Chen Peizhi, head of the model technology for the heavy plate line at the main hot rolling plant, explained that previously, engineers had to manually match customer contracts with billets in the system, figuring out which orders could share a billet and how to arrange cuts to minimize waste—processing thousands of contracts could take hours and still struggle to find the global optimal solution.

Now, Liugang has developed an intelligent slab grouping and billet assembly system based on Huawei’s Tianchou solver.

The system converts human experience into calculable rules and models, considering delivery deadlines, production line load, energy consumption, and other goals, completing the grouping plan for over 1,000 contracts within minutes.

Chen said that over 90% of contracts can now be automatically matched, with yield and utilization rates improved by more than 1%.

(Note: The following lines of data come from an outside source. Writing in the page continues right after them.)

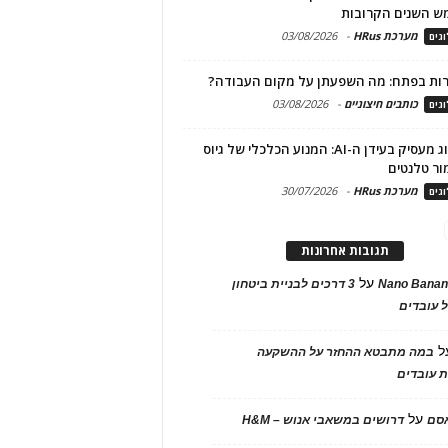
ש השנים הקרובות
מערכת HRus
-
03/08/2026
גים
ות בפתח: מה השפעתן על מקום העבודה?
כותבים חיצוניים
-
03/08/2026
גים
מיתוג מעסיק בעידן ה-AI: המנוע הכלכלי של גיוס
ור טלנטים
מערכת HRus
-
30/07/2026
גים
תגובות אחרונות
על
Nano Banan
3 דרכים לבניית ביטחון
 עובדים
ל
במה מתבטא ההחזר על ההשקעה
 עובדים
על
אסם
דרושים במשאבי אנוש – H&M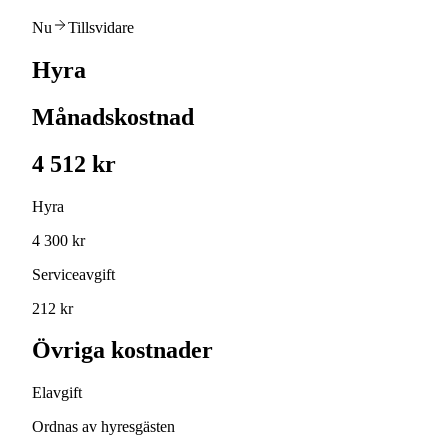
Nu
Tillsvidare
Hyra
Månadskostnad
4 512 kr
Hyra
4 300 kr
Serviceavgift
212 kr
Övriga kostnader
Elavgift
Ordnas av hyresgästen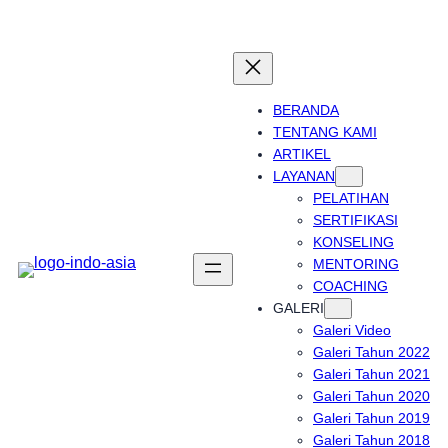
Skip
to
content
BERANDA
TENTANG KAMI
ARTIKEL
LAYANAN
PELATIHAN
SERTIFIKASI
KONSELING
MENTORING
COACHING
GALERI
Galeri Video
Galeri Tahun 2022
Galeri Tahun 2021
Galeri Tahun 2020
Galeri Tahun 2019
Galeri Tahun 2018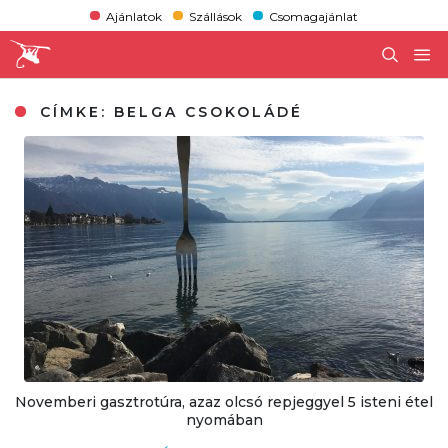
Ajánlatok
Szállások
Csomagajánlat
CÍMKE:
BELGA CSOKOLÁDÉ
Novemberi gasztrotúra, azaz olcsó repjeggyel 5 isteni étel
nyomában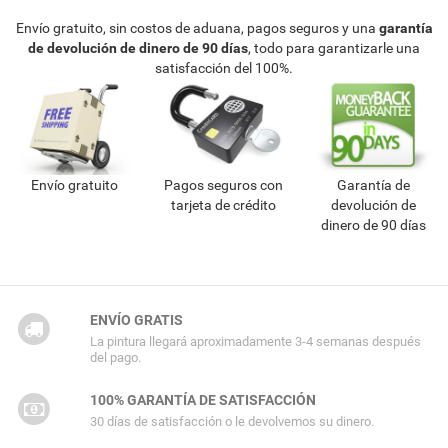
Envío gratuito, sin costos de aduana, pagos seguros y una
garantía
de devolución de dinero de 90 días
, todo para garantizarle una
satisfacción del 100%.
Envío gratuito
Pagos seguros con
Garantía de
tarjeta de crédito
devolución de
dinero de 90 días
ENVÍO GRATIS
La pintura llegará aproximadamente 3-4 semanas después
del pago.
100% GARANTÍA DE SATISFACCIÓN
30 días de satisfacción o le devolvemos su dinero.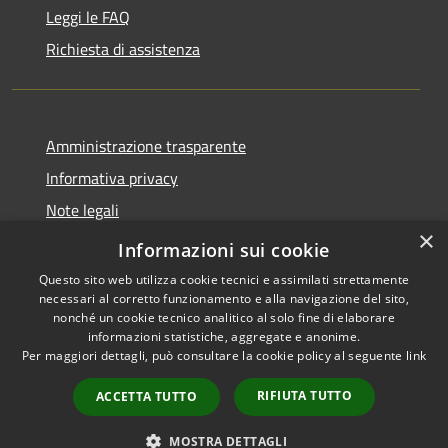
Leggi le FAQ
Richiesta di assistenza
Amministrazione trasparente
Informativa privacy
Note legali
×
Dichiarazione di accessibilità
Informazioni sui cookie
Questo sito web utilizza cookie tecnici e assimilati strettamente
necessari al corretto funzionamento e alla navigazione del sito,
nonché un cookie tecnico analitico al solo fine di elaborare
informazioni statistiche, aggregate e anonime.
RSS
Copyright © 2026 • Comune di
Per maggiori dettagli, può consultare la cookie policy al seguente
link
Accessibilità
San Vito Lo Capo • Powered by
Privacy
Municipium
Accesso
•
RIFIUTA TUTTO
ACCETTA TUTTO
Cookie
redazione
Mappa del sito
MOSTRA DETTAGLI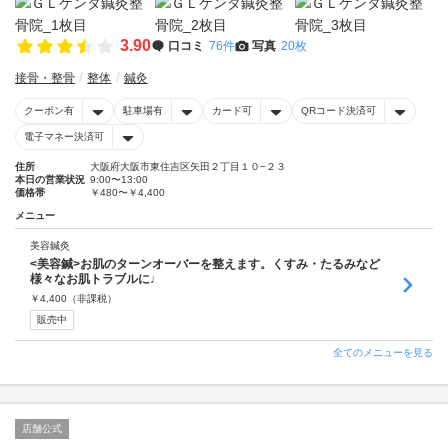
3.90
口コミ
76件
写真
20枚
接骨・整骨
整体
鍼灸
クーポン有
駐車場有
カード可
QRコード決済可
電子マネー決済可
住所
大阪府大阪市東住吉区矢田２丁目１０−２３
本日の営業状況
9:00〜13:00
価格帯
￥480〜￥4,400
メニュー
美容鍼灸
<美容鍼>お肌のターンオーバーを整えます。くすみ・たるみなど
様々なお肌トラブルに♩
￥
4,400
（非課税）
販売中
全てのメニューを見る
店舗公式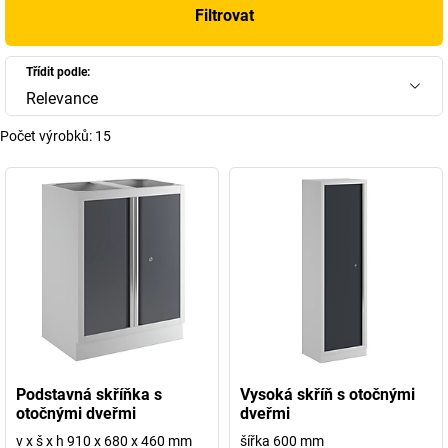
Filtrovat
Třídit podle:
Relevance
Počet výrobků:
15
Podstavná skříňka s
Vysoká skříň s otočnými
otočnými dveřmi
dveřmi
v x š x h 910 x 680 x 460 mm
šířka 600 mm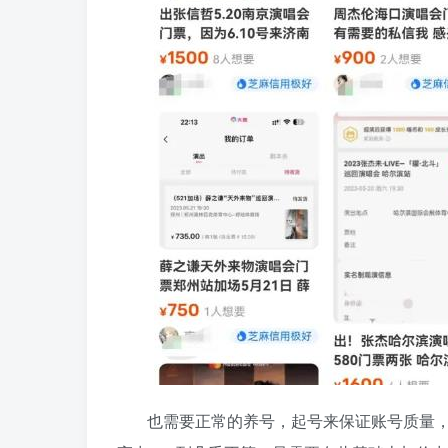
也需要正常的养号，起号来保证账号质量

A 1% increase may seem small, but for a line producing over 250k tons annually, that 1% saves more than 20,000 tons of steel each year.

Next three years

Li Bian announced at the March 31 release that the company plans to invest over 3 billion yuan in the next three years to advance the “Digital and Intelligent Liugang” project.

For a steel company, 3 billion yuan is a significant investment, reflecting management’s clear expectations of AI-driven cost reduction returns.

Where will this 3 billion be spent?

According to Li Bian, part will go toward infrastructure for computing power and large model platforms; part toward developing and deploying specific scenarios; and part toward personnel.

Liugang has launched a “Ten Thousand AI Employees” plan, which has two layers: first, enabling real employees to develop AI skills. So far, Liugang employees have independently built 2,082 AI assistants.

For example, an employee at the Fangchenggang sales center, with no prior IT development background, used large model capabilities combined with the company’s sales knowledge base to create an intelligent quotation assistant, solving the low efficiency and error-prone manual quoting process.

The second layer involves deploying intelligent agents across production stages, allowing AI to participate as “digital employees” in scheduling, dispatching, quality inspection, and more.

Liugang’s goal is to achieve over 80% full-process automation within three years, build more than 10 industrial intelligent agents at the production line level, develop over 30 high-quality industrial data sets, and implement 20 more benchmark AI scenarios by 2027.

Liugang is not the only steel enterprise doing this.

Li Yiren mentioned at the release that just a week prior, the China Iron and Steel Industry Association held a closed-door seminar on “AI + Steel Industry” development in Nanjing, with leading companies like Baowu, Ansteel, Shougang, Hebei Steel, and Nanjing Steel participating.

Currently, the association is organizing Liugang, Baowu, Ansteel, Nanjing Steel, and others to compile the “AI + Steel Industry Implementation Guide” at the request of the Ministry of Industry and Information Technology.

Huawei is also increasing its investment in the steel industry.

Huawei’s Steel, Nonferrous, and Military Industry Group was established in 2025, and has already cooperated with over 300 companies worldwide, including more than 120 steel and nonferrous metal enterprises, developing over 100 AI scenarios covering the entire smelting process.

Huawei Vice President Jiang Wangcheng introduced other industry deployments: Baowu relies on the Pangu large model for blast furnace temperature prediction, reducing costs by 5-10 yuan per ton of pig iron; Conch Cement uses predictive models for overall energy consumption optimization, decreasing standard coal consumption by 1%, and reducing annual carbon emissions by over 4,500 tons per line.

Huawei’s Steel and Nonferrous Military Industry CEO Shi Miao stated that, amid rapid AI technological evolution, the “Xuan Tie” Steel Large Model architecture and industry partner development system provide certainty to address uncertainties in technological progress.

For Liugang, the efficiency gains from AI also have an extra significance: the company is accelerating its outward expansion.

Guangxi is China’s only province directly connected to ASEAN countries via land and sea. Relying on the coastal advantage of the Fangchenggang base, Liugang’s exports have grown rapidly in recent years, expanding from traditional bars to heavy plates, ship plates, automotive steel, and other varieties, with markets covering ASEAN, the Middle East, and South America.

The 3,800 mm wide heavy plate line, scheduled to start in November 2024, fills a gap in Guangxi’s heavy plate production. Its products have obtained major global classification society certifications and EU CE certification.

Liang Lei, Deputy Secretary-General of the Guangxi Zhuang Autonomous Region Government, stated at the release that Guangxi is promoting a development path of “R&D in Beijing, Shanghai, Guangzhou + integration in Guangxi + ASEAN application,” with cutting-edge technology developed in major cities, integrated and implemented locally in Guangxi, and then exported to ASEAN countries.

Currently, over 100 leading AI companies are based in Nanning, with the core industrial output value of AI in the industrial field surpassing 89 billion yuan.

At the “Xuan Tie” Steel Large Model release event, Liugang and Huawei, along with China Mobile Guangxi, signed a deepening cooperation agreement.

According to the plan, by 2027, the application scenarios of the “Xuan Tie” Steel Large Model will cover the main aspects of Liugang’s production and operation.

In the future, Liugang aims to, together with Huawei and other partners, leverage AI capabilities like the “Xuan Tie” model to seize opportunities and gradually develop into a nationally leading, internationally competitive smart factory with global influence.